To make matters even more insulting, it was difficult to ensure the data connection was shut down after canceling. I still have no guarantee OnStar did what they were supposed to. I had to request the data connection be shut down repeatedly, after the OnStar rep attempted to leave it on and ignore my requests.
When will our congress pass legislation that stops the American people’s privacy from being raped by large data warehousing interests? Companies like OnStar, Google, Apple, and the other large abusive data warehousing companies desperately need to be investigated.
These terms don’t go into effect until December 2011, and it takes up to 10 days to have the account fully cancel, and another 14 days for the data connection to be shut down… so if you want to get out of these new terms and conditions, you’ll need to do it soon.

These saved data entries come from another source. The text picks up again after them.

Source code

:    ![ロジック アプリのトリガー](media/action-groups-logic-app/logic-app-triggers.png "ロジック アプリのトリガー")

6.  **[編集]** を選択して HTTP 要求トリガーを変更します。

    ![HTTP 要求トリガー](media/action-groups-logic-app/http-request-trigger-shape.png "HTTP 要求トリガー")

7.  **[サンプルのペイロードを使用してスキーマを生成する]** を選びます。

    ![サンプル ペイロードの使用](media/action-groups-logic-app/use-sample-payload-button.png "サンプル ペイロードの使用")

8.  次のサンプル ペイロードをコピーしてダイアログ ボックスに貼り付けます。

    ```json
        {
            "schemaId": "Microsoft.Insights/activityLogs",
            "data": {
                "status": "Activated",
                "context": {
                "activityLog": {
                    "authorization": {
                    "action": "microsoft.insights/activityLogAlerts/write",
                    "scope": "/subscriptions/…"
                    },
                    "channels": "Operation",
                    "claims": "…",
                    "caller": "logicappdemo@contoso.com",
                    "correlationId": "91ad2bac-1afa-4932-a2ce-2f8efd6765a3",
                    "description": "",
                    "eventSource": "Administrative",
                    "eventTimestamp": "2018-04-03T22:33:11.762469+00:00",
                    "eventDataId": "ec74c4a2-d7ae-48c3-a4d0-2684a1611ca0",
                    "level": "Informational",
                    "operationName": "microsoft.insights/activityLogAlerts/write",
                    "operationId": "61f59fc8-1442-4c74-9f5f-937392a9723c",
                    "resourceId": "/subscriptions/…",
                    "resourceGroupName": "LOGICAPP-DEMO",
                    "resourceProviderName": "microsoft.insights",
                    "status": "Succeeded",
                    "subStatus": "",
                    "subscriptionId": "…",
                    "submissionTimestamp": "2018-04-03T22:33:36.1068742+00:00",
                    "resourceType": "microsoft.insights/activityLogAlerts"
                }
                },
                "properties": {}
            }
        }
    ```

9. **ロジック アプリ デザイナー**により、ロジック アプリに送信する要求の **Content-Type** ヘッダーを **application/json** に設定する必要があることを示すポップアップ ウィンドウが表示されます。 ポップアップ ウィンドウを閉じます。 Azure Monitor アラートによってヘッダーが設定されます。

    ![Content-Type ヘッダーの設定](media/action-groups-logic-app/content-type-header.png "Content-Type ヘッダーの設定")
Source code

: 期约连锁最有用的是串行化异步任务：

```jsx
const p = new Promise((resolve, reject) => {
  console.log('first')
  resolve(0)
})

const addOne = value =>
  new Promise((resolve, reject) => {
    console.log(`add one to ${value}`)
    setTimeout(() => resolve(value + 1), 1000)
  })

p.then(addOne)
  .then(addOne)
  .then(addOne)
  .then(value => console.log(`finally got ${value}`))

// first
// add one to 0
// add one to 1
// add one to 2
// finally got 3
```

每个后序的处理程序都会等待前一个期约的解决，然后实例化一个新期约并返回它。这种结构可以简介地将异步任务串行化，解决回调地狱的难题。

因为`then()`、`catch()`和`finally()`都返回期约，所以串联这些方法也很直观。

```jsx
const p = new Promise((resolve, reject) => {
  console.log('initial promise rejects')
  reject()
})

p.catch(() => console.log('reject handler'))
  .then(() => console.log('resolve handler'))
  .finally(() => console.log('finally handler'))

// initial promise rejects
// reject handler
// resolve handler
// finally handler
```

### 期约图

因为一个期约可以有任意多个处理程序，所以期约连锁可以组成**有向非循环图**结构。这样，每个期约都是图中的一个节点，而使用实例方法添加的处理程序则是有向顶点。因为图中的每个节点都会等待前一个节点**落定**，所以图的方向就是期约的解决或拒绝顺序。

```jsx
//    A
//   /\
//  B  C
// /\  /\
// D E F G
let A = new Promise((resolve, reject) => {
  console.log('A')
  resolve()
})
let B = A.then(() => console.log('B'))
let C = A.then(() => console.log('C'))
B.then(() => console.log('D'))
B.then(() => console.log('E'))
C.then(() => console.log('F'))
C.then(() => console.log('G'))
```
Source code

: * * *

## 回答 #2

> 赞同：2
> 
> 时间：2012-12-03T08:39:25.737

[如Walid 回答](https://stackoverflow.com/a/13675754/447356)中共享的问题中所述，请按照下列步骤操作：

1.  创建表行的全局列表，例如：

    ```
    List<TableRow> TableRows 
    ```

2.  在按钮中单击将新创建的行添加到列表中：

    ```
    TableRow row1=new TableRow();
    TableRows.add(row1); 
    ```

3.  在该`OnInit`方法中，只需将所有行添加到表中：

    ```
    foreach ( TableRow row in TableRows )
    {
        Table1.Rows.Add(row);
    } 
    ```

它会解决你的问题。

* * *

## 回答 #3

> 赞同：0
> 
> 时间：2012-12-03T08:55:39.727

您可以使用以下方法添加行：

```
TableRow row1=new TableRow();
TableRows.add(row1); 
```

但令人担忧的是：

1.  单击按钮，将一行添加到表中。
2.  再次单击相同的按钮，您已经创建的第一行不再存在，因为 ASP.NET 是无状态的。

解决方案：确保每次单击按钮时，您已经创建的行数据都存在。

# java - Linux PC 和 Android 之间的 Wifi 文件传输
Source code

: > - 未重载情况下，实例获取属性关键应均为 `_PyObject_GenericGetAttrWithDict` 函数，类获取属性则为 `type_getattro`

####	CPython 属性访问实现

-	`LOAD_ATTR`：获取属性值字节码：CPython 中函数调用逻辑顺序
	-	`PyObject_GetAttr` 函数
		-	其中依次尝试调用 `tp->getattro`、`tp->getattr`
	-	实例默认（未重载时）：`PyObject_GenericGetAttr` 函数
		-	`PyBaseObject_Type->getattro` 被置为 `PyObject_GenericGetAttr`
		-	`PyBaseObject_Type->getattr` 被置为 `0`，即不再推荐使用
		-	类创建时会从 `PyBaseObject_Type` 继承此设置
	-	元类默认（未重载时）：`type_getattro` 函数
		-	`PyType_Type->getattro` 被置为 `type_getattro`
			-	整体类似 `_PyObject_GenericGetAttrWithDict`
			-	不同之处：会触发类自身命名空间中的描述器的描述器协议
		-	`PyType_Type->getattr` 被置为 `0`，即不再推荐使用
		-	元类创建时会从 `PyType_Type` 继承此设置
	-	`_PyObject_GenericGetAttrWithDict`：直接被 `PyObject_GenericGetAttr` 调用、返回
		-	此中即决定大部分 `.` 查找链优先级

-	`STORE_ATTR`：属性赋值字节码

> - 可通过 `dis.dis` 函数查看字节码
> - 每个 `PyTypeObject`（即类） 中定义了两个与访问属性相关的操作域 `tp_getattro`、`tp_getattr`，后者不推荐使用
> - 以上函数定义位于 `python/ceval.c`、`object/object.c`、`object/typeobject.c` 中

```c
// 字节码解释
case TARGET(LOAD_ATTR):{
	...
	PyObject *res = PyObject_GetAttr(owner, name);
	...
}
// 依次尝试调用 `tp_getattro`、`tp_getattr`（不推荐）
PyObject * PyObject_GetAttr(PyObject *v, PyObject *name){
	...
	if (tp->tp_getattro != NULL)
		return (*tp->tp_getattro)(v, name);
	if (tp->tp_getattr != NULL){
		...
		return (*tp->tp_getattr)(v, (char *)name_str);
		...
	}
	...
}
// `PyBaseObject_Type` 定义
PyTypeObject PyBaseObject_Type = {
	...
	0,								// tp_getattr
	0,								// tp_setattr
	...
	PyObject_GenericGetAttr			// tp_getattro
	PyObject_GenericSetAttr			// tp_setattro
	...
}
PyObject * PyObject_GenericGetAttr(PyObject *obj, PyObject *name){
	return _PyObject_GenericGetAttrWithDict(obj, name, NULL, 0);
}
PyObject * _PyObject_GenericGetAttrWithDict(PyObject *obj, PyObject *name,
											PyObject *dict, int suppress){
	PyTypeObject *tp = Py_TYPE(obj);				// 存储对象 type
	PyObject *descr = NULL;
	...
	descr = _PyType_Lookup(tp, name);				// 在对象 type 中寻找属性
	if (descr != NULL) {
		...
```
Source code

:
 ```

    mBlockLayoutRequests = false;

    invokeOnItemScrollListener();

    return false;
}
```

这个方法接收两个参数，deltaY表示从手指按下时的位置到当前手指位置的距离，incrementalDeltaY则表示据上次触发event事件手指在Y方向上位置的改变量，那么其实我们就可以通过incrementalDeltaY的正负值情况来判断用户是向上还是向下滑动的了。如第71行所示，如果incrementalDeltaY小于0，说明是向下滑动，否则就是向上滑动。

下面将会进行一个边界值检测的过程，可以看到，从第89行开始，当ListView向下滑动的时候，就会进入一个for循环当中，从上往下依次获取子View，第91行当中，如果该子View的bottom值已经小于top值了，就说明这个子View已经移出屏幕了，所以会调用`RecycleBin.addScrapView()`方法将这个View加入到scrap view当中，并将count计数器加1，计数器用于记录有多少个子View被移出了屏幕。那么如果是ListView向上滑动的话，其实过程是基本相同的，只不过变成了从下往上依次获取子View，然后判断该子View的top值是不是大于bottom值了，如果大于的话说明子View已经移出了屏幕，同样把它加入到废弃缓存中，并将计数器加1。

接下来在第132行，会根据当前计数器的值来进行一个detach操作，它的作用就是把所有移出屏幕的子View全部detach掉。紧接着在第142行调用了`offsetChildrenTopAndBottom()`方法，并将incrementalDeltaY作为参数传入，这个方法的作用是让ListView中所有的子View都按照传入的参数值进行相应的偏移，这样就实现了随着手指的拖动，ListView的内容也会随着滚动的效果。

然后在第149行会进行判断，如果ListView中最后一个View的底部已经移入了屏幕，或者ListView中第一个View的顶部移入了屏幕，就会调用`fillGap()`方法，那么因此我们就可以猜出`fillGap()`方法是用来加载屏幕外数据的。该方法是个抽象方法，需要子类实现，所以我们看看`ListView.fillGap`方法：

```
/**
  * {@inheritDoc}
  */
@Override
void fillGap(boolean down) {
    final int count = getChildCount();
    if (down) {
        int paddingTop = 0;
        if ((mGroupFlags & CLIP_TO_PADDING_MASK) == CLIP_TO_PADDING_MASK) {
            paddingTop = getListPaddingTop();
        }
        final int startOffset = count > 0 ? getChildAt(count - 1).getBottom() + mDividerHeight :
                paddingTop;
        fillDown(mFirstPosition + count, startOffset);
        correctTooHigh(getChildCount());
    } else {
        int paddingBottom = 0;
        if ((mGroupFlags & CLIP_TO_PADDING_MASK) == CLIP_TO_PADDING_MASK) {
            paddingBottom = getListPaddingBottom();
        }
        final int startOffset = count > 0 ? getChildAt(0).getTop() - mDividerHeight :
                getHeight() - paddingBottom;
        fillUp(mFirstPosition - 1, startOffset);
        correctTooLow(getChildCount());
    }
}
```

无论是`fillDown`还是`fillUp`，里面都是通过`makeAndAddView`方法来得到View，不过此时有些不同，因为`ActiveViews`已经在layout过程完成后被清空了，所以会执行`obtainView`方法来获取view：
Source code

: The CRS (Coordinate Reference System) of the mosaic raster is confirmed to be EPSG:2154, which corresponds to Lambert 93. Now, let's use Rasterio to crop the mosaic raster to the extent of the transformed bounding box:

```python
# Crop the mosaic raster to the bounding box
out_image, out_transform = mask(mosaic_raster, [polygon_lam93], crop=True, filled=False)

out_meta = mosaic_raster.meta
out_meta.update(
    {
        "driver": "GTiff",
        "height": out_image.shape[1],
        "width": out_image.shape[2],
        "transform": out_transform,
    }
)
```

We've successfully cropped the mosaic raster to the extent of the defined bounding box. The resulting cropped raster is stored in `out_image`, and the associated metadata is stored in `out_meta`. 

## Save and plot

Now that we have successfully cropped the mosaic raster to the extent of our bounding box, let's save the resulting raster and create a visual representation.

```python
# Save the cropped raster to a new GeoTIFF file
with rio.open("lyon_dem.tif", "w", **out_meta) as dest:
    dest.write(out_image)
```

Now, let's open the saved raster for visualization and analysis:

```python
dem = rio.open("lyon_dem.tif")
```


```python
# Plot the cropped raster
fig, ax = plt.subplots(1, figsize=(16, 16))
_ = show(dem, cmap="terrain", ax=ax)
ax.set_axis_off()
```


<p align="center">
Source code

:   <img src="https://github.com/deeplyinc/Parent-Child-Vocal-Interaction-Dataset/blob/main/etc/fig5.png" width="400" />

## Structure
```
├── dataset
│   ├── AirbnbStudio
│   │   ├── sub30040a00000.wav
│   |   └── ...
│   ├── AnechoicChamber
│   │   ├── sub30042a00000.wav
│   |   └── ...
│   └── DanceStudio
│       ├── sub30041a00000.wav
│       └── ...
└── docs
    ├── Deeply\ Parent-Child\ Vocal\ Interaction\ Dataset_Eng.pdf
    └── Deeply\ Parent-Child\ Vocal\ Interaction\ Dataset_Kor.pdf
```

Since writing this article, OnStar has reportedly told a few individuals that the contract requires them to obtain the customer’s consent in order to provide this information to anyone. Not true. In fact, the only mention of the word consent in their updated T&C is below:
We will comply with all laws regarding notifying you and obtaining your consent before we collect, use or share information about you or your Vehicle in any other way than has been described in this privacy statement.
Two points to make: first, this clause only applies to collecting and sharing information in any way that is not described in the privacy statement. All of the nefarious uses for your personal data are, quite clearly, described in the privacy statement, and so no consent would be required. Secondly, this paragraph makes it clear that they will only comply with all laws requiring consent, not that they will actually obtain your consent. I’m not a lawyer, but as far as I know, there are no such laws on the books in most (if not all) states that protect the consumer from having their private information shared or sold to third parties, especially when such sharing is disclosed in a contract. In other words, the above paragraph seems to do nothing to require OnStar to obtain your consent to do any of this – and it’s my firm belief that OnStar’s only real interest is in OnStar. If you doubt this, the older version of the terms and conditions had two more consent clauses that are no longer part of the new terms and conditions. The old consent clause is now removed:
In General, we do not share your personal information with third-party marketers, unless we have asked for and obtained your explicit consent.
Of course, we will notify you, and where required, ask for your prior consent if our collection, use, or disclosure of your personal information materially changes.
While I am in no way suggesting OnStar is evil, or would be evil, with this information, lawyers were paid to develop the verbiage that comprised significant enough changes to their privacy statement to issue a new one. As one poster said in a discussion, you don’t create a weapon you don’t intend to use. If OnStar’s verbal claims to the contrary are true, the best thing the company can do for themselves is to reflect these verbal intentions in a less empowering version of their T&C.